In February of 2011 we relocated back to the East Coast; we packed everything we own into a big yellow truck and moved it all the way across the country. We made it a road trip, and wound our way from Mountain View, CA to Philadelphia over the course of about two weeks. In the process I ended up with about 4,000 miles worth of time, which is a lot of time to think and reflect about a great many things...including performance testing.
In my mind I translated our cross-country move into a metaphor for how information systems work. I thought about the supposition that if all of our worldly possessions in the back of the truck were actually just data (instead of our stuff), how could the experience of moving all this stuff be relevant to how we process data in computing systems?
Storage: Let’s be clear, our stuff was just fine sitting in our house in California. It was happy there. It was at a state of rest. Or at least, most of it wasn't moving about very much. Each item had it's own place and we knew where most things were located. Some of our things were in use, some on display, and other, infrequently used items were packed away. And some of our things were set in places where we could manipulate them, use them or move them around quite a lot, like our car keys, our clothes, or our dishes. This also holds with computing systems: data is stored across many mechanisms as a means to enable different types of access, depending on frequency of use and also the speed or convenience of retrieval.
Temporary Storage: After we decided to make a move back east, the first effort started with packing everything up into boxes. Some of our things didn't need to be changed very much to be packed and prepared for the move, but they did need to be pulled from their in-house storage state and put into some type of a temporary storage state. The act of packing was tough work - it took processing power to manipulate our stuff. And when we go to retrieve data from a disk volume or database table, the storage system or database must first put our data into some type of container or dataset object.
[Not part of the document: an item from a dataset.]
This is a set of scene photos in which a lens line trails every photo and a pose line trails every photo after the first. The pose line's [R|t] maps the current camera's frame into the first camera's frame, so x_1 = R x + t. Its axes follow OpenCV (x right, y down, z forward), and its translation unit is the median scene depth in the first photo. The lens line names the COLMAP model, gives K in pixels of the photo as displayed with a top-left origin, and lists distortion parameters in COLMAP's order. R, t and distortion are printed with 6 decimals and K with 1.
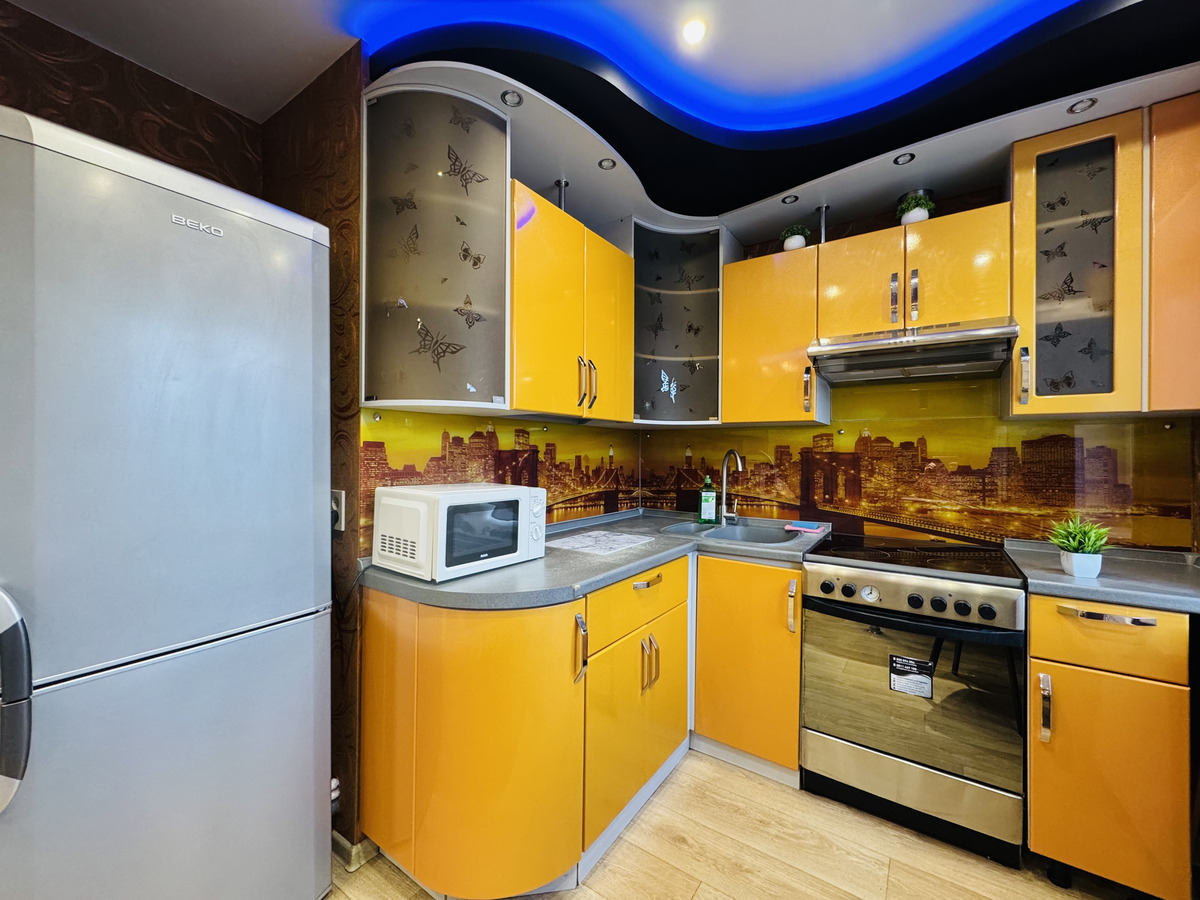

Manipulation: As we were packing up our stuff, some of it had to be drastically dismantled to fit into the truck; it had to be changed or manipulated in order to be moved into a temporary state (a box) into another temporary state (the truck). This manipulation of our stuff took a lot of time, just as in computing systems that must transform or change the data format. Even doing a small aggregation or conversion for a lot of data (stuff) takes a long time. Manipulation of our stuff also included the packing, the compression of stuff into smaller spaces, much like how we compress data before it moves between systems. On the other end of the trip in Philadelphia we had to reverse all the manipulations – assembly, decompression, un-packing – which again takes a lot of time and processing power.
Movement: Even though this stage of the move was easier than packing and loading, while we were moving we didn't take anything out of the truck or boxes - it was left as-is for the long journey to Philadelphia. There were limitations on how fast we could drive and how much stuff would fit into the truck. And not only did we have a truck, we had a car trailer on the back, had the car on the trailer, and inside the car we had a disassembled motorcycle! It was quite a rig. So, we had limitations on capacity and speed and there were only certain routes we could take because of the size of our truck/trailer combo. One option we considered was that our stuff would have travelled faster had we divided all of it into smaller, individual containers and shipped them all separately to our destination.
Display: As we put our stuff into boxes and then, once we landed, took it back out of the boxes, we had to examine many of the things to make decisions what to do with them. We had to see things in order to make a decision about them - while they were being manipulated in packing or un-packing, we had to display them to ourselves to decide where they belonged in our new place. You might know this feeling when you look at an unmarked cardboard box that is taped shut, but you can’t remember what’s inside it. The only way to know what “data” is inside is to open the box and display the contents.
Reflection on the long cross-country drive led me to the recognition of the four natural states for stuff: storage, manipulation, movement, and display. And as I examined information moving between these different states, I noted that we have the same base concepts in performance engineering; assessing costs of storage, movement, manipulation, and display of information.
How many times is information manipulated into temporary storage on it's way to/from a display state? And is there a conceptual model (that does not involve trucks, trailers, or boxes) which could help us formulate new language for transactional analysis? Applied to the analysis of end-to-end distributed system performance, data must flow through the system entering-and-exiting the four states. “Awesome!” I thought.
But my next thought was: how much did it cost for our stuff to change state? How much did it cost in dollars, and how much did it cost in terms of energy or effort? (e.g. muscles and ibuprofen...lots of ibuprofen...)